More reactionary Republicans (it’s difficult to call people engaged in such radical action “conservatives”) rankle at even this, viewing any rise in the debt ceiling as a betrayal of conservative principles and a default – no matter the economic pain – as just punishment for America’s perceived fiscal sins.

Obama appears to be in a no-win situation. Despite the fact that a significant proportion of the budget deficit is due to the recession, and the impact of the revenue lost when Bush-era tax cuts were passed (a package of tax cuts heavily skewed toward the wealthy, which all but reversed the healthy budget outlooks in the late 1990s), the impossibility of getting Republicans to agree on tax increases, especially on higher incomes, make his options unappealing.
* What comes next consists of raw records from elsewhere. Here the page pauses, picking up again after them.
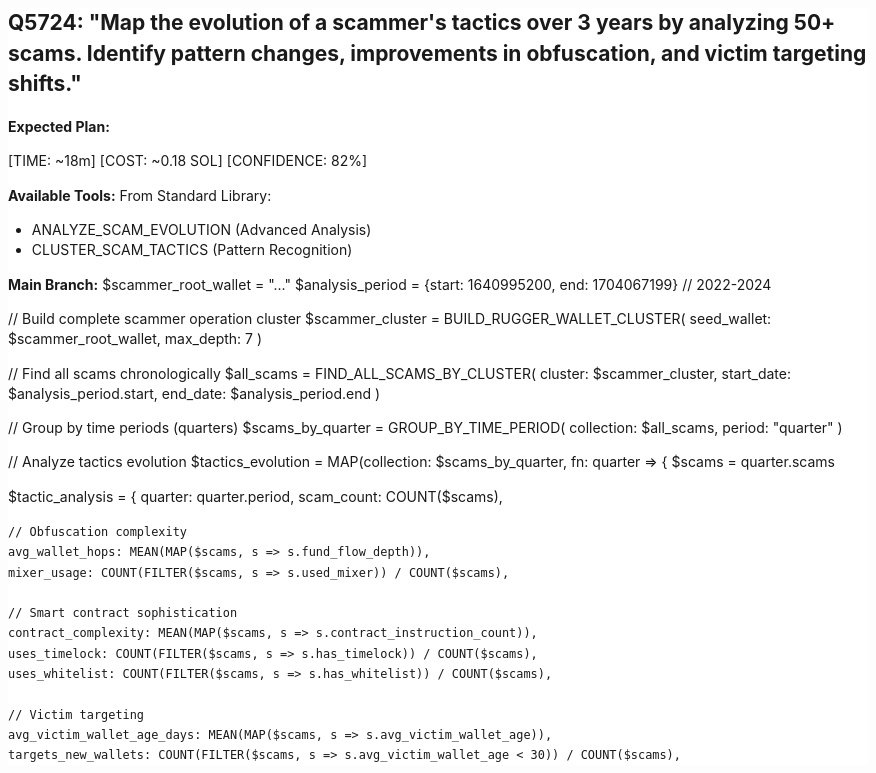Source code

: 
## Q5724: "Map the evolution of a scammer's tactics over 3 years by analyzing 50+ scams. Identify pattern changes, improvements in obfuscation, and victim targeting shifts."

**Expected Plan:**

[TIME: ~18m] [COST: ~0.18 SOL] [CONFIDENCE: 82%]

**Available Tools:**
From Standard Library:
  - ANALYZE_SCAM_EVOLUTION (Advanced Analysis)
  - CLUSTER_SCAM_TACTICS (Pattern Recognition)

**Main Branch:**
$scammer_root_wallet = "..."
$analysis_period = {start: 1640995200, end: 1704067199} // 2022-2024

// Build complete scammer operation cluster
$scammer_cluster = BUILD_RUGGER_WALLET_CLUSTER(
  seed_wallet: $scammer_root_wallet,
  max_depth: 7
)

// Find all scams chronologically
$all_scams = FIND_ALL_SCAMS_BY_CLUSTER(
  cluster: $scammer_cluster,
  start_date: $analysis_period.start,
  end_date: $analysis_period.end
)

// Group by time periods (quarters)
$scams_by_quarter = GROUP_BY_TIME_PERIOD(
  collection: $all_scams,
  period: "quarter"
)

// Analyze tactics evolution
$tactics_evolution = MAP(collection: $scams_by_quarter, fn: quarter => {
  $scams = quarter.scams
  
  $tactic_analysis = {
    quarter: quarter.period,
    scam_count: COUNT($scams),
    
    // Obfuscation complexity
    avg_wallet_hops: MEAN(MAP($scams, s => s.fund_flow_depth)),
    mixer_usage: COUNT(FILTER($scams, s => s.used_mixer)) / COUNT($scams),
    
    // Smart contract sophistication
    contract_complexity: MEAN(MAP($scams, s => s.contract_instruction_count)),
    uses_timelock: COUNT(FILTER($scams, s => s.has_timelock)) / COUNT($scams),
    uses_whitelist: COUNT(FILTER($scams, s => s.has_whitelist)) / COUNT($scams),
    
    // Victim targeting
    avg_victim_wallet_age_days: MEAN(MAP($scams, s => s.avg_victim_wallet_age)),
    targets_new_wallets: COUNT(FILTER($scams, s => s.avg_victim_wallet_age < 30)) / COUNT($scams),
To prevent default, if he felt the need to still be seen as “post-partisan”, he could agree to the deal currently at vote in Congress (if it meets a happier fate than the previous negotiations, and actually passes), with all the attendant issues of cutting government spending to such a vast degree during an uncertain recovery. An alternative strategy might be a lesser package of cuts, which would raise the debt ceiling, but only by a small amount (which would make the issue appear again, conveniently for the Republicans, at exactly the right time to make it a major issue for the 2012 presidential election).

If he felt bolder, he could prioritise spending to certain departments and have a partial government shutdown, as happened in 1995-96 under Bill Clinton. This poses significant political risk, and technical as well as legal challenges. If he is feeling bolder still, he could risk impeachment by claiming that the Constitution, which compels the Federal Government to pay its debts, allows him to ignore the debt ceiling and continue borrowing.

The most likely approach, however, is the strategy of negotiation with Republicans in Congress, and the improbably large spending cuts this entails. The millions of Americans without jobs and struggling to make ends meet will be no doubt be happy to hear that although their prospects remain bleak, at least no-one can credibly call Obama a socialist until 2012, when it will become the Republican epithet of choice, definitions be damned.